*About this exercise*
Repeat the listing that follows exactly. Pictures are not part of the copy.
Information provided Block Start
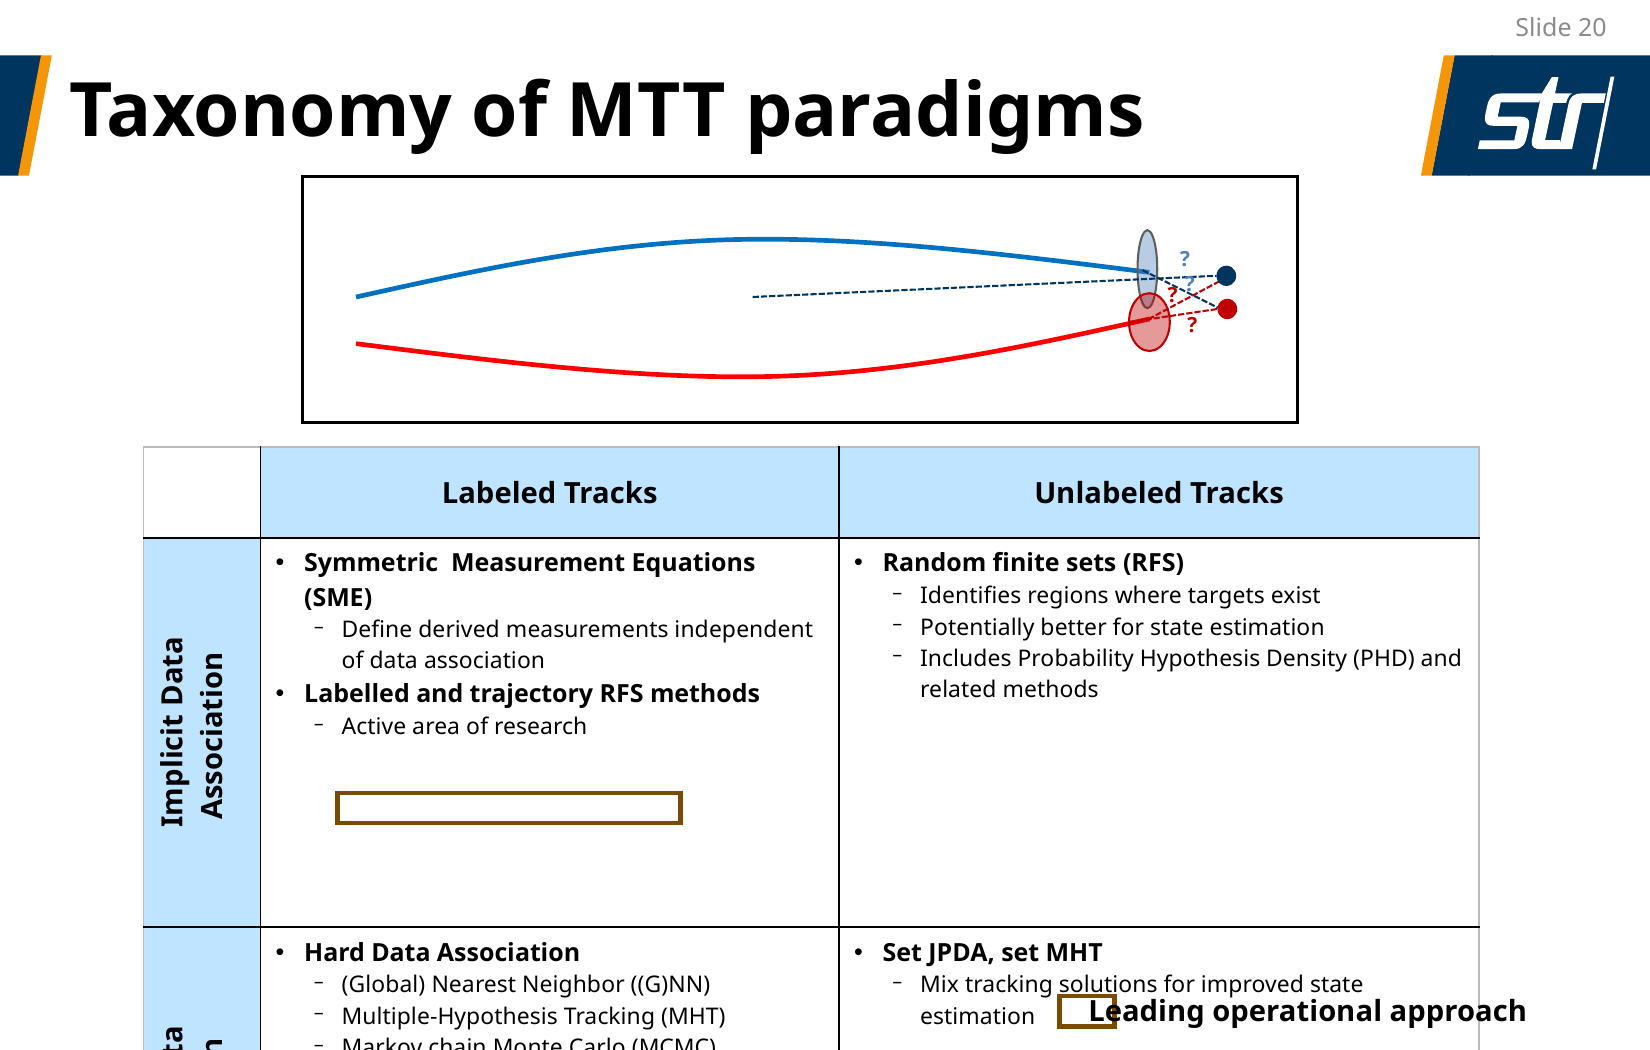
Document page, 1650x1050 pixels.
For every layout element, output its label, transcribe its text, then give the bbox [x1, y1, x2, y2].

table_header Unlabeled Tracks [840, 448, 1478, 537]
text_box [1059, 996, 1073, 1027]
title Taxonomy of MTT paradigms [54, 55, 1343, 176]
table_cell Hard Data Association (Global) Nearest Neighbor ((G)NN) Multiple-Hypothesis Tracking (MHT) Markov chain Monte Carlo (MCMC) Soft Data Association (Joint) Probabilistic Data Association ((J)PDA) Probabilistic Multiple Hypothesis Tracking (PMHT) Belief propagation (BP) [261, 928, 838, 1050]
table_cell Explicit Data Association [144, 928, 260, 1050]
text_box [302, 176, 1298, 423]
table_cell Symmetric Measurement Equations (SME) Define derived measurements independent of data association Labelled and trajectory RFS methods Active area of research [261, 539, 838, 926]
table_header [144, 448, 260, 537]
slide_number Slide 20 [1403, 8, 1614, 49]
text_box [337, 792, 681, 824]
text_box Leading operational approach [1073, 984, 1550, 1035]
table_header Labeled Tracks [261, 448, 838, 537]
table_cell Implicit Data Association [144, 539, 260, 926]
table_cell Random finite sets (RFS) Identifies regions where targets exist Potentially better for state estimation Includes Probability Hypothesis Density (PHD) and related methods [840, 539, 1478, 926]
table_cell Set JPDA, set MHT Mix tracking solutions for improved state estimation [840, 928, 1478, 1050]
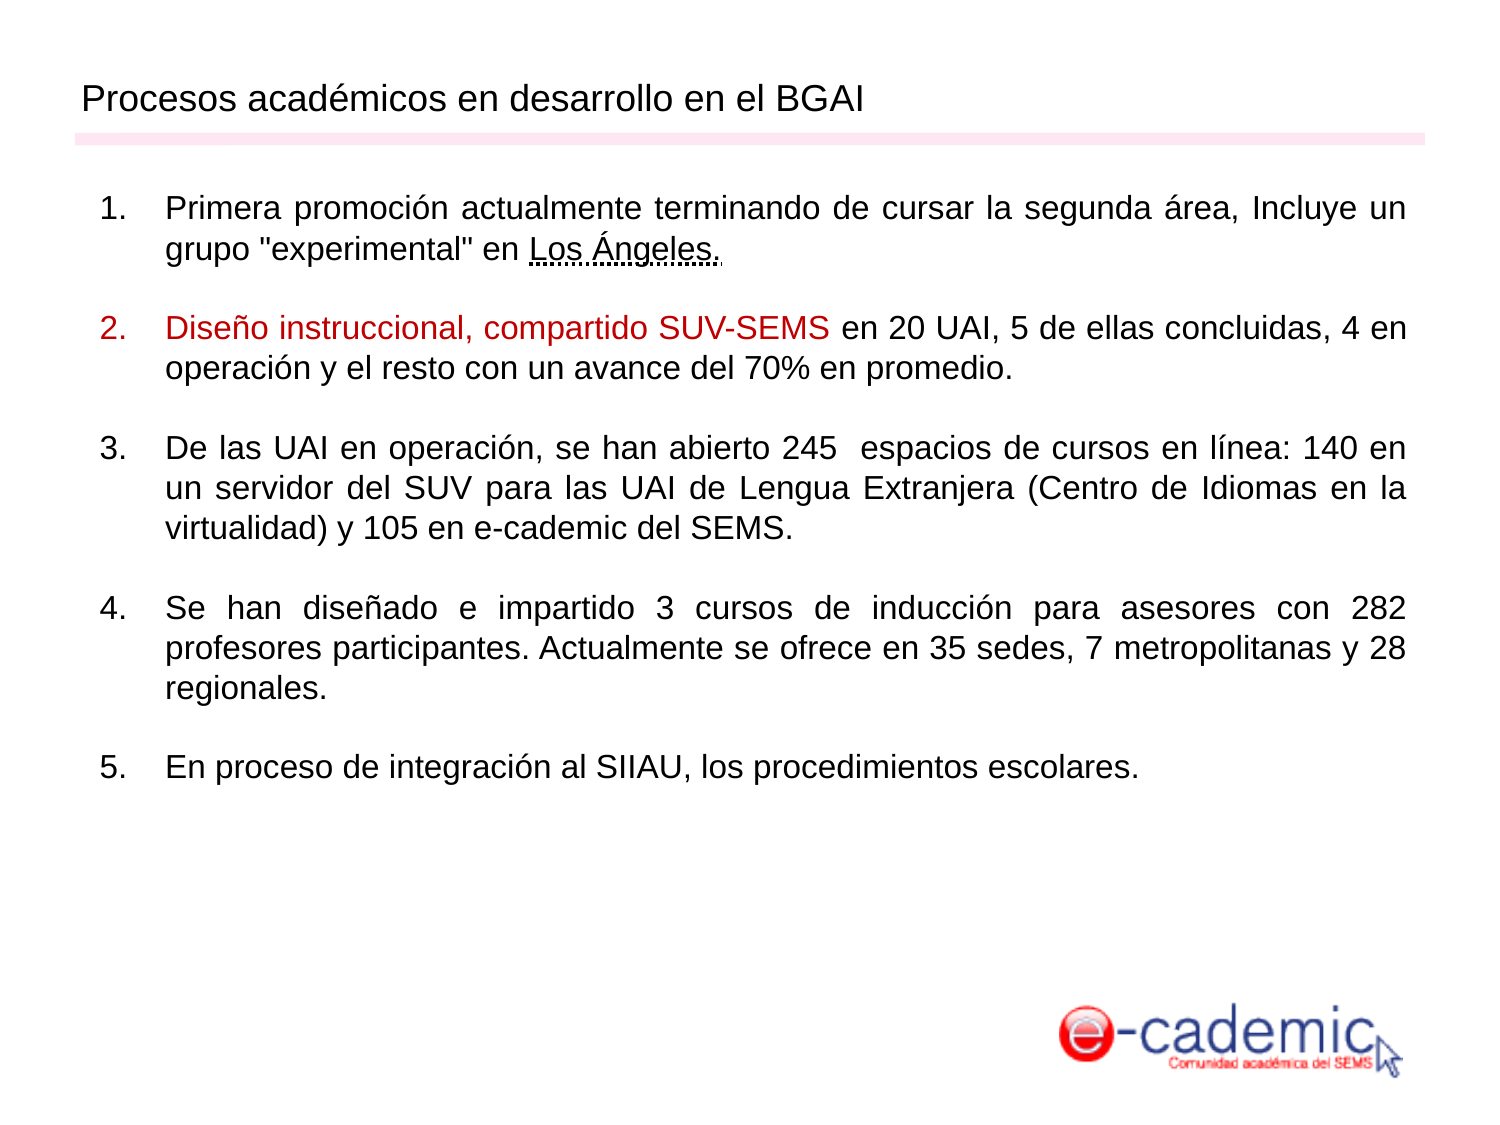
Information provided Block End
*Exercise response*
Document page, 1650x1050 pixels.
For every layout element, output its label, transcribe its text, then give the bbox [x1, y1, x2, y2].

table_header Unlabeled Tracks [840, 448, 1478, 537]
text_box [1059, 996, 1073, 1027]
title Taxonomy of MTT paradigms [54, 55, 1343, 176]
table_cell Hard Data Association (Global) Nearest Neighbor ((G)NN) Multiple-Hypothesis Tracking (MHT) Markov chain Monte Carlo (MCMC) Soft Data Association (Joint) Probabilistic Data Association ((J)PDA) Probabilistic Multiple Hypothesis Tracking (PMHT) Belief propagation (BP) [261, 928, 838, 1050]
table_cell Explicit Data Association [144, 928, 260, 1050]
text_box [302, 176, 1298, 423]
table_cell Symmetric Measurement Equations (SME) Define derived measurements independent of data association Labelled and trajectory RFS methods Active area of research [261, 539, 838, 926]
table_header [144, 448, 260, 537]
slide_number Slide 20 [1403, 8, 1614, 49]
text_box [337, 792, 681, 824]
text_box Leading operational approach [1073, 984, 1550, 1035]
table_header Labeled Tracks [261, 448, 838, 537]
table_cell Implicit Data Association [144, 539, 260, 926]
table_cell Random finite sets (RFS) Identifies regions where targets exist Potentially better for state estimation Includes Probability Hypothesis Density (PHD) and related methods [840, 539, 1478, 926]
table_cell Set JPDA, set MHT Mix tracking solutions for improved state estimation [840, 928, 1478, 1050]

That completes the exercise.